#### THE TASK
Take the material below and reproduce, word for word, only the lines from the line with "arc: (898, 790)" through the line with "part: (409, 803) -> (409, 836), size x1.67".

#### DATA FOR REVIEW
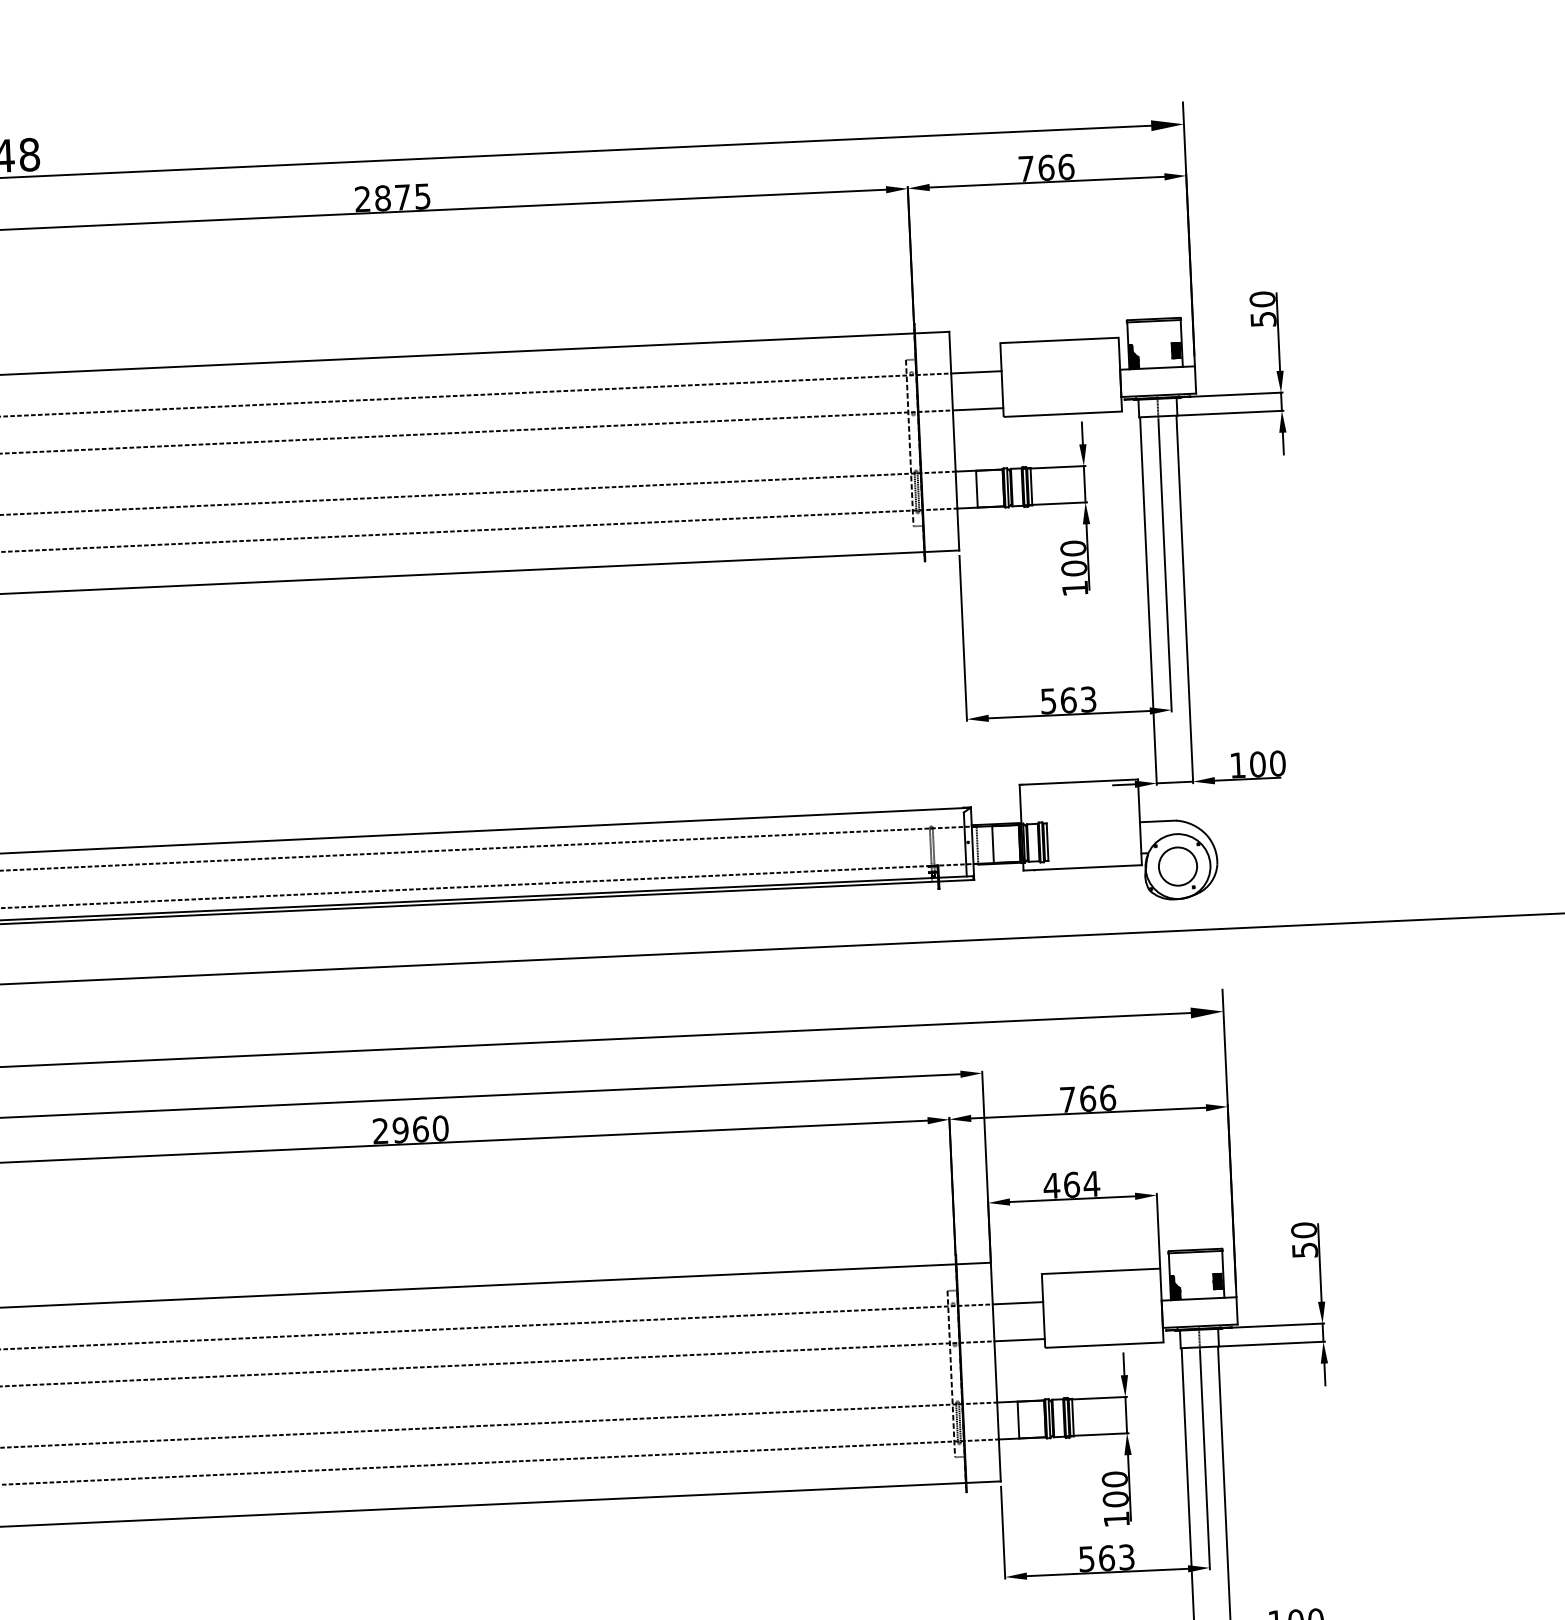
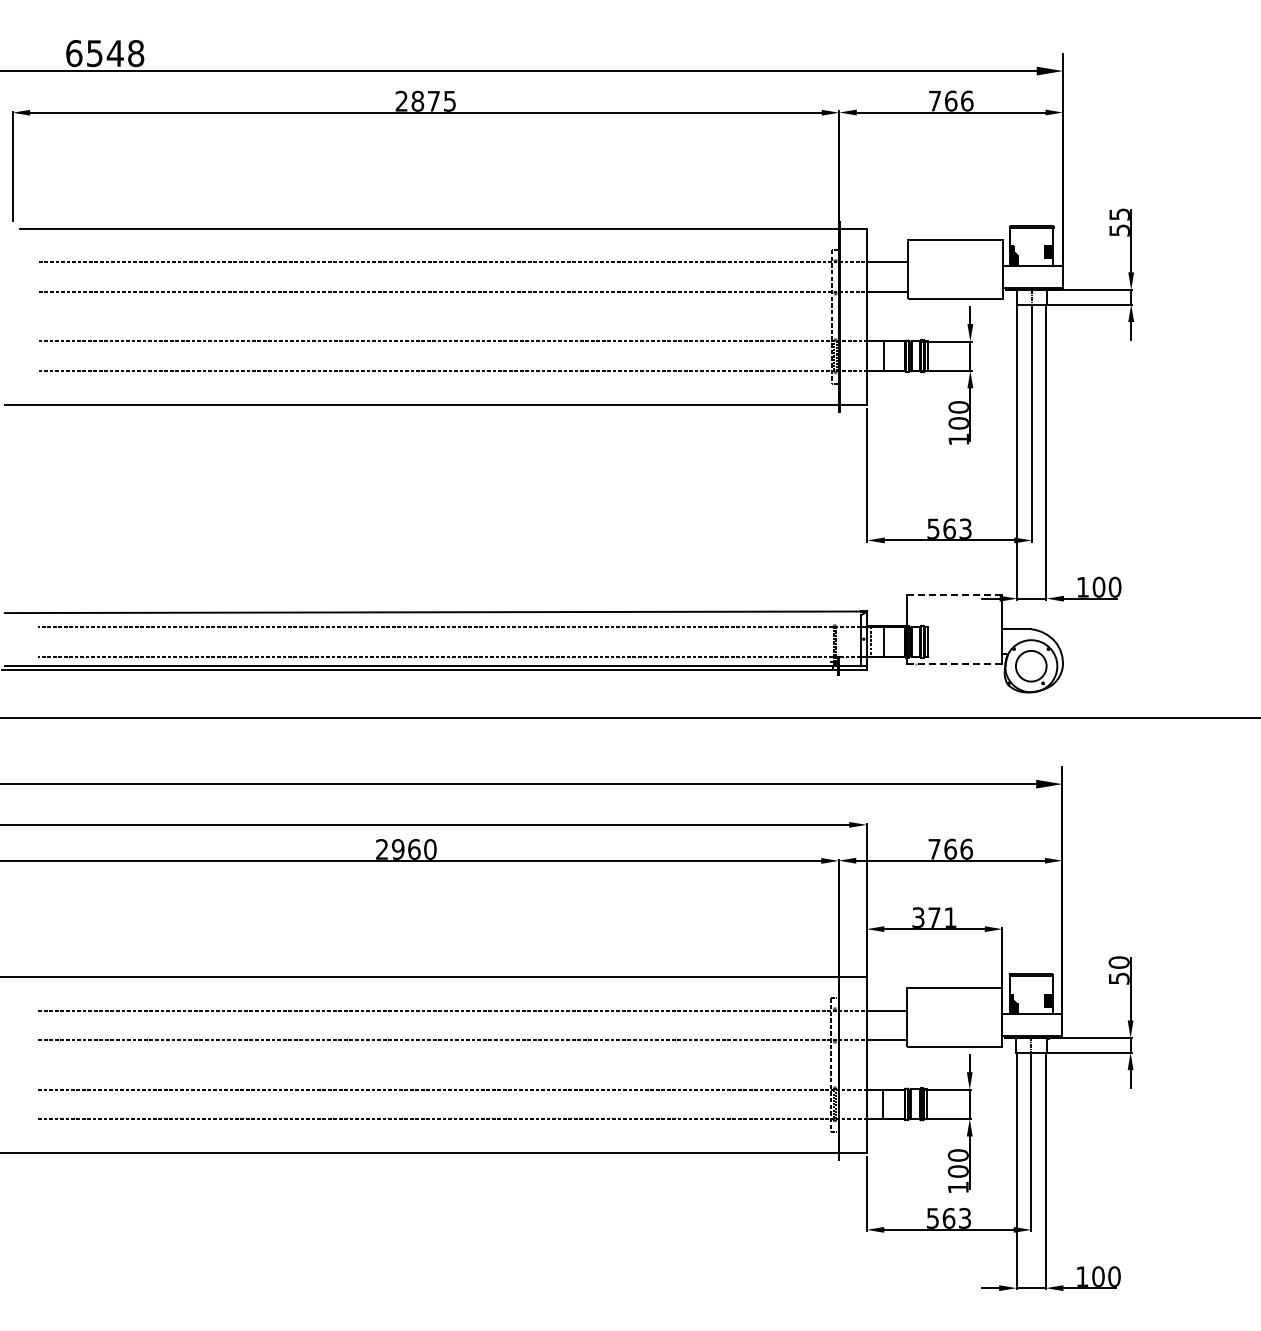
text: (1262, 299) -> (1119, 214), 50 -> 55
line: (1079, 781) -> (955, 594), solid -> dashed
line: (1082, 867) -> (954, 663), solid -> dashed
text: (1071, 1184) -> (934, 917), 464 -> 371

...

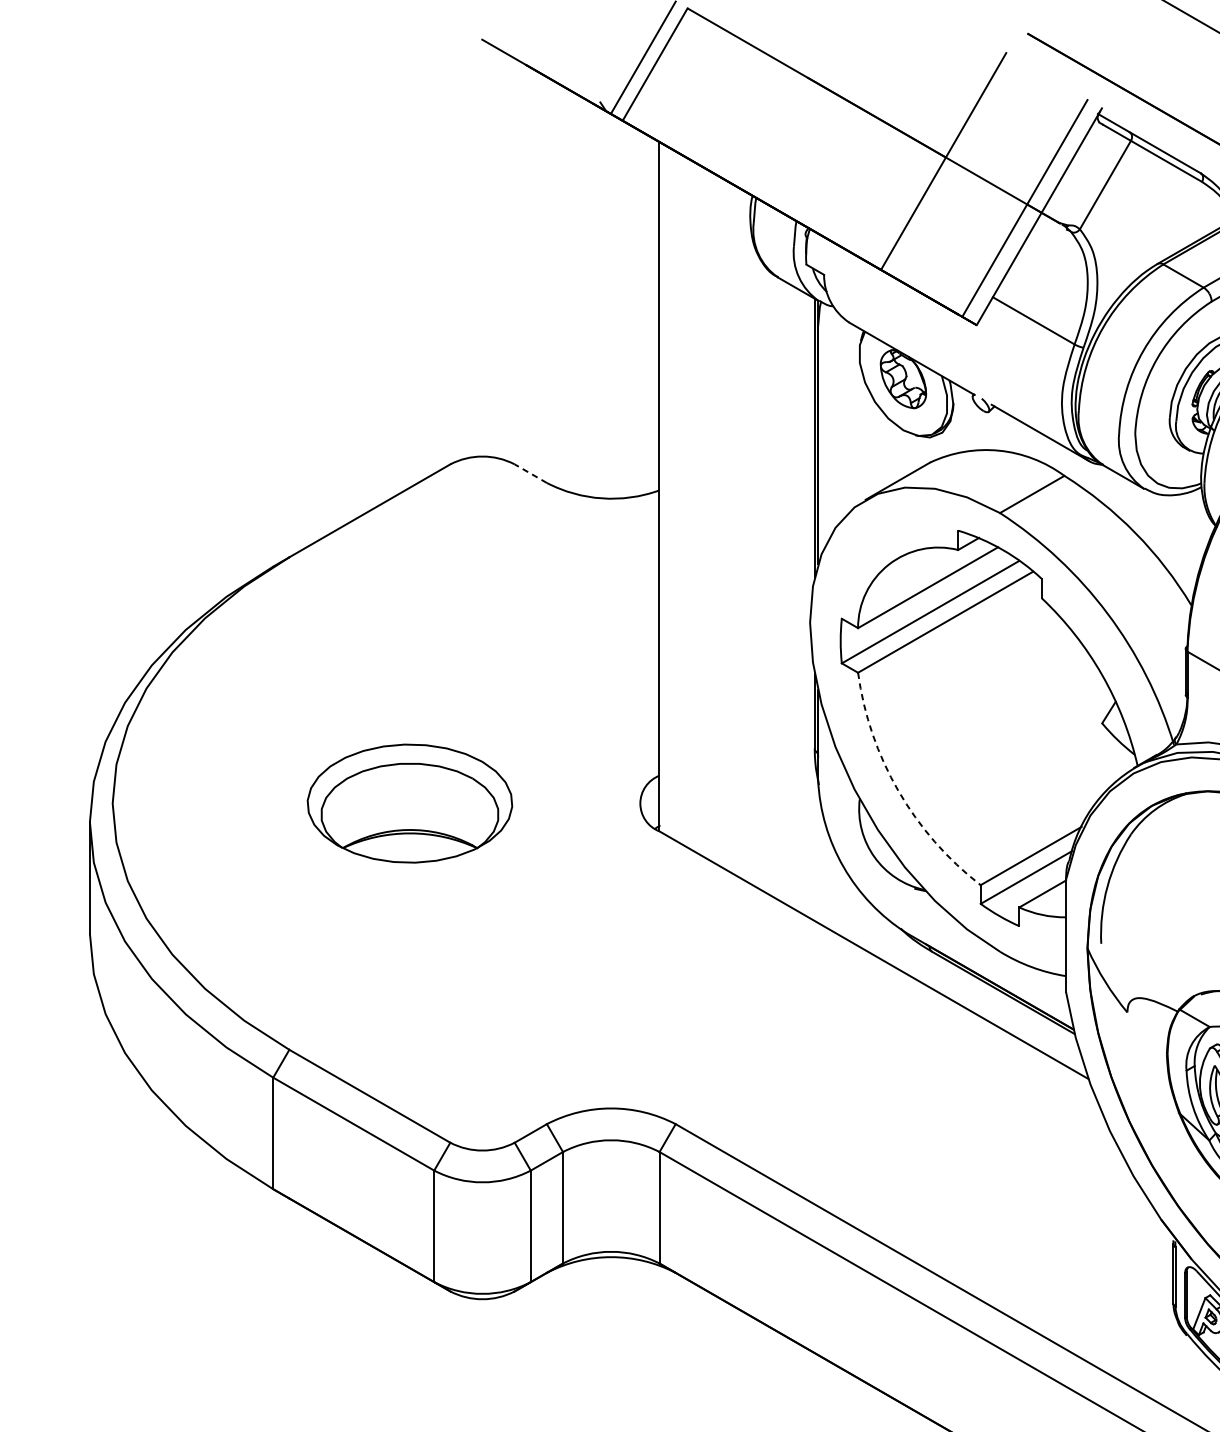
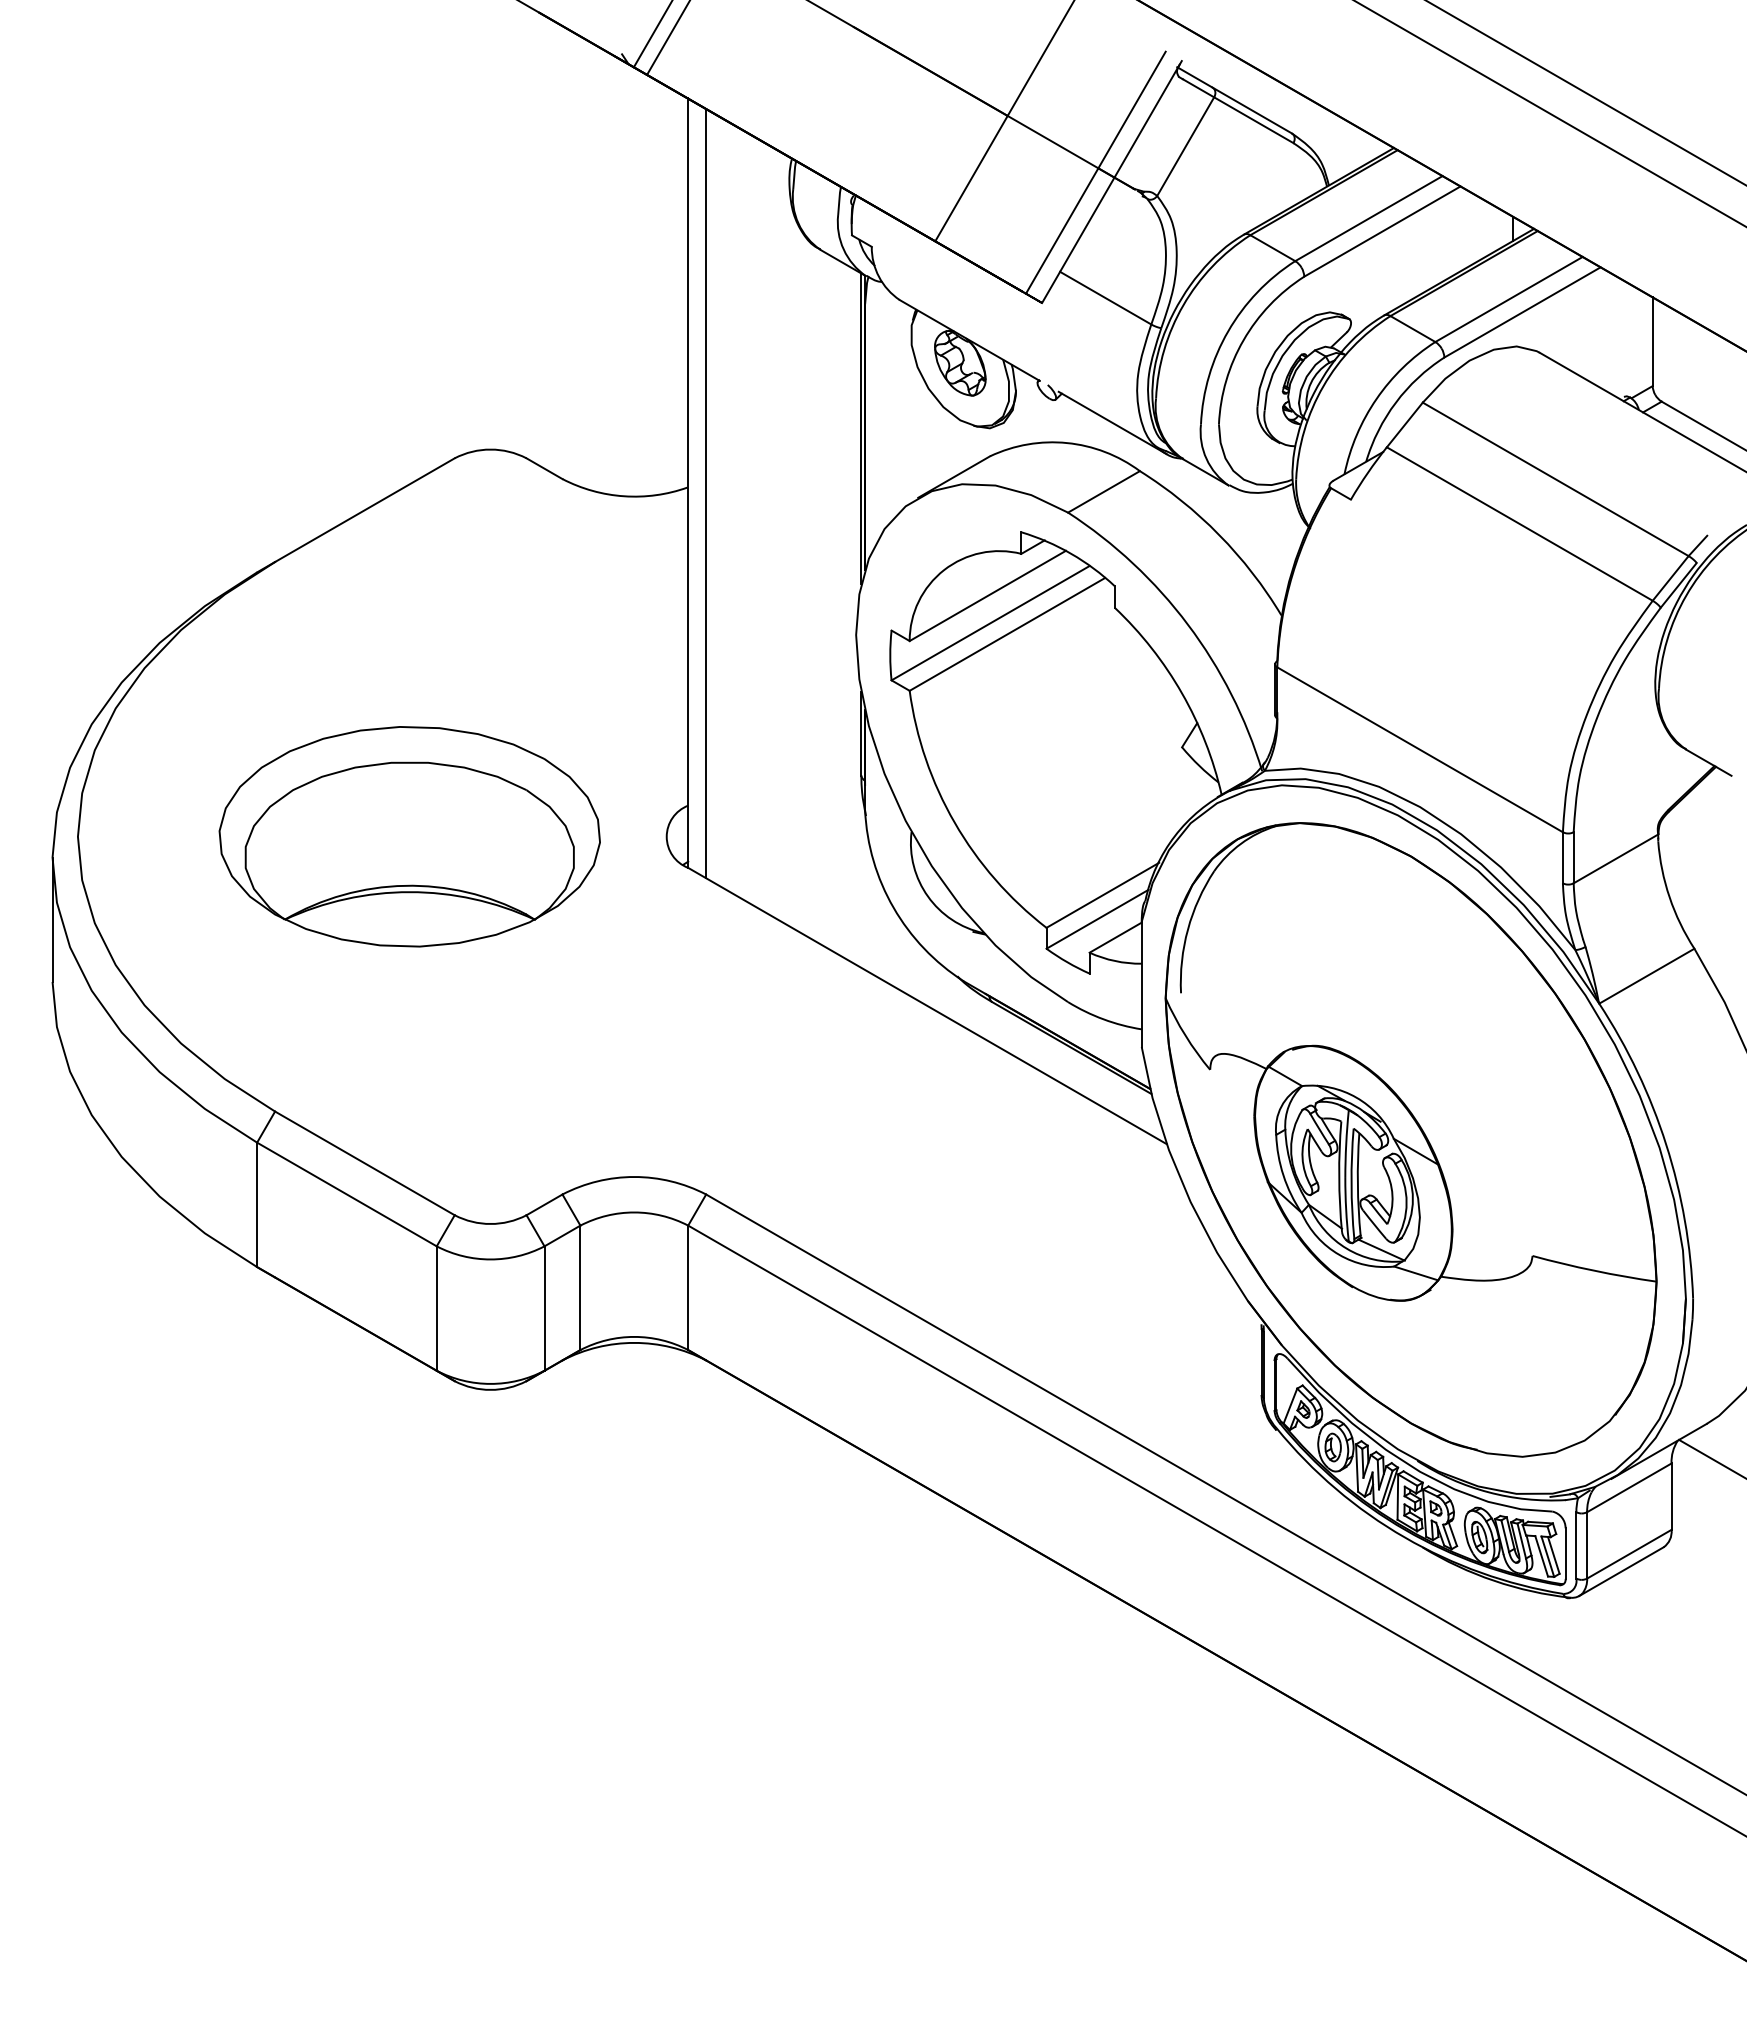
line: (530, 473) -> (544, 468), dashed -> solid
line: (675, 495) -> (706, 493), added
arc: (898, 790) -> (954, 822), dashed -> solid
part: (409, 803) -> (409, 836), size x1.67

#### YOUR RESPONSE
arc: (898, 790) -> (954, 822), dashed -> solid
part: (409, 803) -> (409, 836), size x1.67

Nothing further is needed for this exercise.